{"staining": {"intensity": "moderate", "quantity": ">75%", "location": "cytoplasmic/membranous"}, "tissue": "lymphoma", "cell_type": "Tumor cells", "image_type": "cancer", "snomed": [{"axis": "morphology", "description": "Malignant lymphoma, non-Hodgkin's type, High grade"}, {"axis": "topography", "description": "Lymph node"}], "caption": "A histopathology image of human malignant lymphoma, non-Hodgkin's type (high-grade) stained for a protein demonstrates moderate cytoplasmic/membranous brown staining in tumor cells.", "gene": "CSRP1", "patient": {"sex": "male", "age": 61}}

════════════════

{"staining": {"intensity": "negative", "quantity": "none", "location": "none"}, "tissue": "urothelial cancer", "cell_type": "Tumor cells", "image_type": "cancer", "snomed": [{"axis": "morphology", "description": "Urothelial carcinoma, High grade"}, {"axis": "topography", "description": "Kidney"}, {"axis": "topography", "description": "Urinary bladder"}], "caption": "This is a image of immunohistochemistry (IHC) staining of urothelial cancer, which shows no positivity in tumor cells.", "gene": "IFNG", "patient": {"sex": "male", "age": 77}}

════════════════

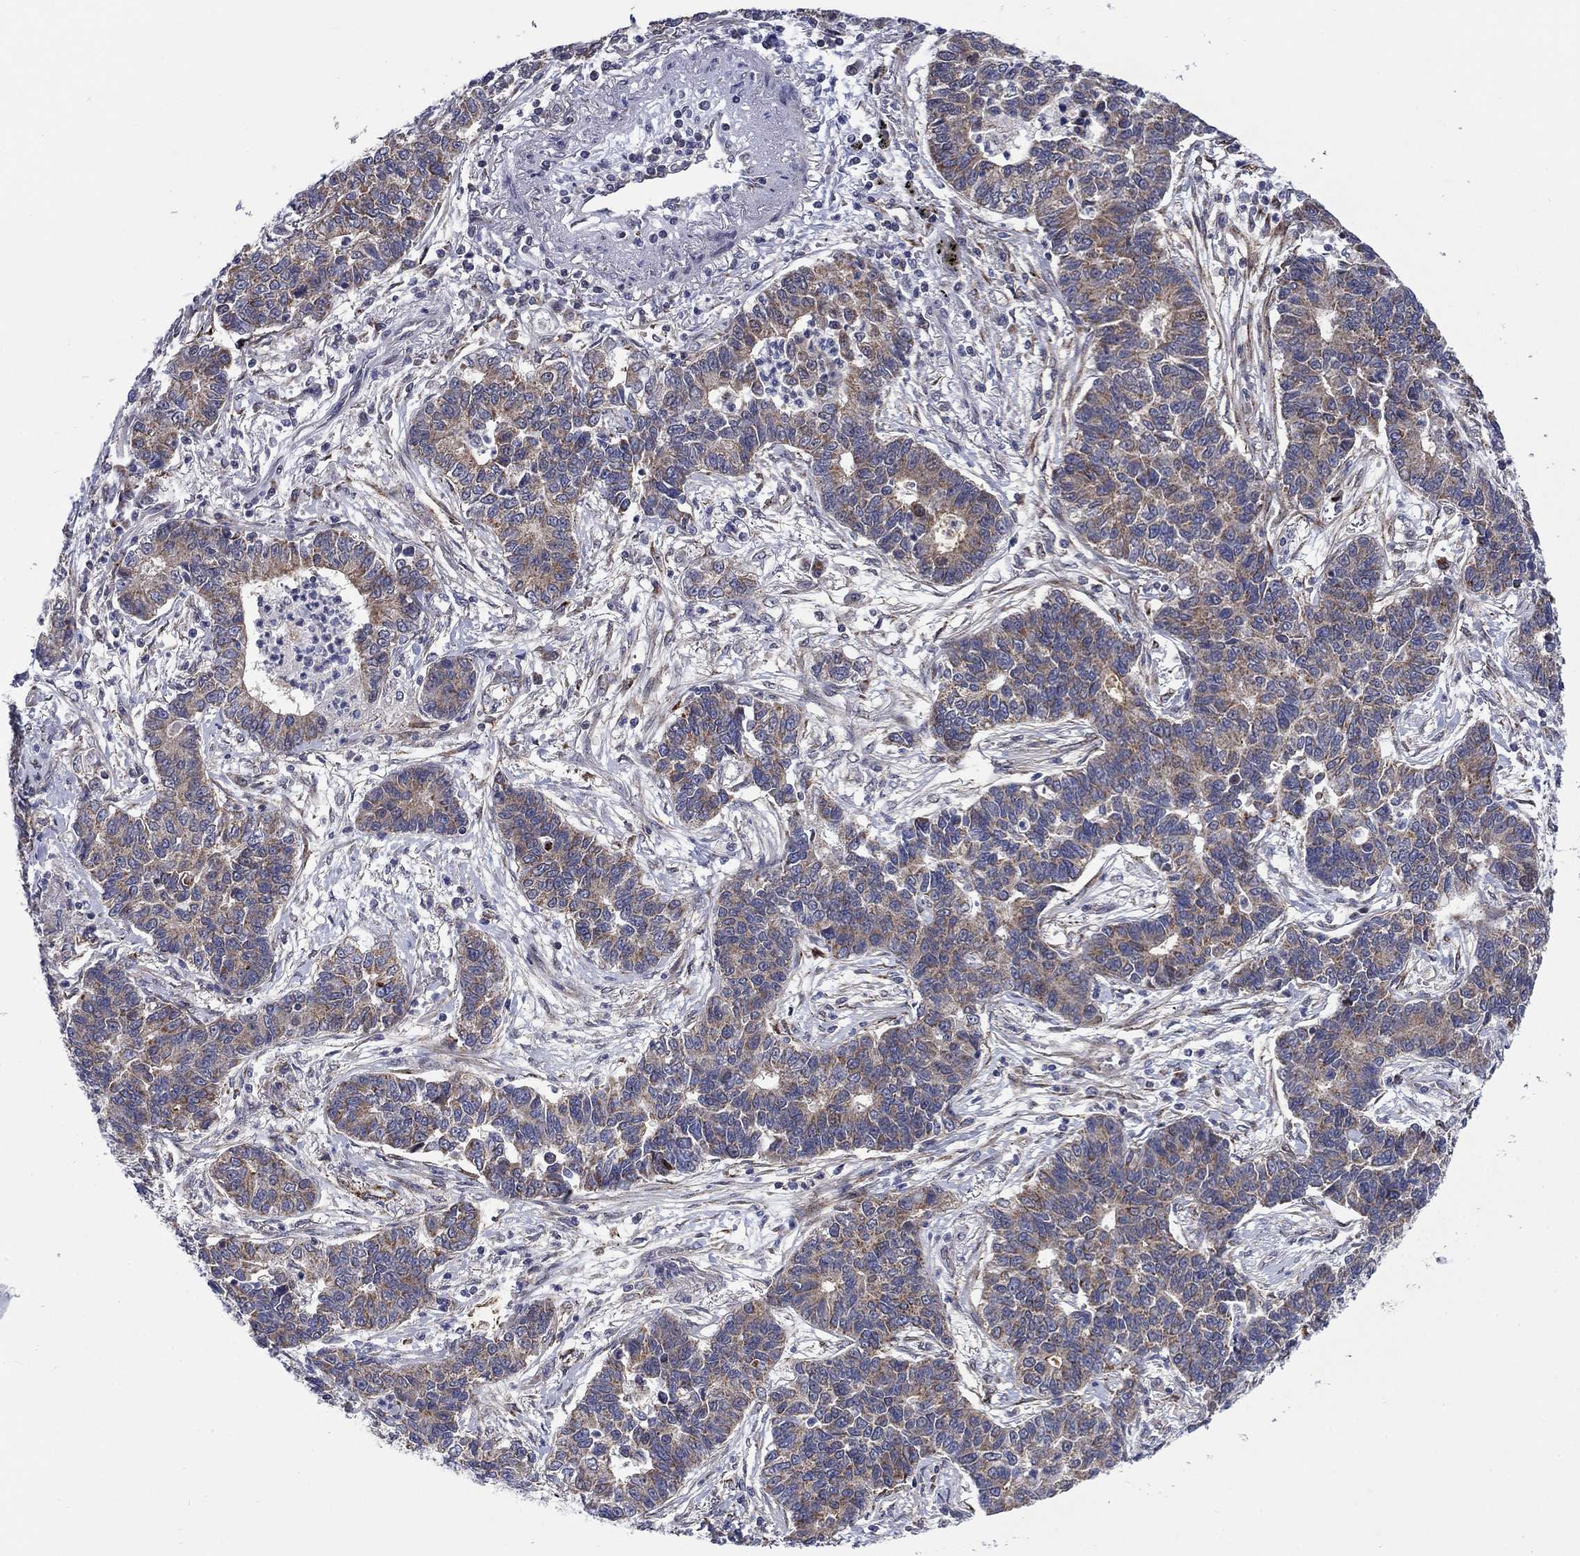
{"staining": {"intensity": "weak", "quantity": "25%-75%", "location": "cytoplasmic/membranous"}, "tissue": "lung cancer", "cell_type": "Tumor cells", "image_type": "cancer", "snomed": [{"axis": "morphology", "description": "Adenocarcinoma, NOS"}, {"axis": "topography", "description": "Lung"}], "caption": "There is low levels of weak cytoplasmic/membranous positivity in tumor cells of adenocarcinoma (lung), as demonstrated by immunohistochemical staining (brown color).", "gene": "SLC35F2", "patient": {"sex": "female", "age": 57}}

════════════════

• WORK ORDER
Only a number is wanted here: how many lines in the entries contain the word "membranous"?

• REPLY
2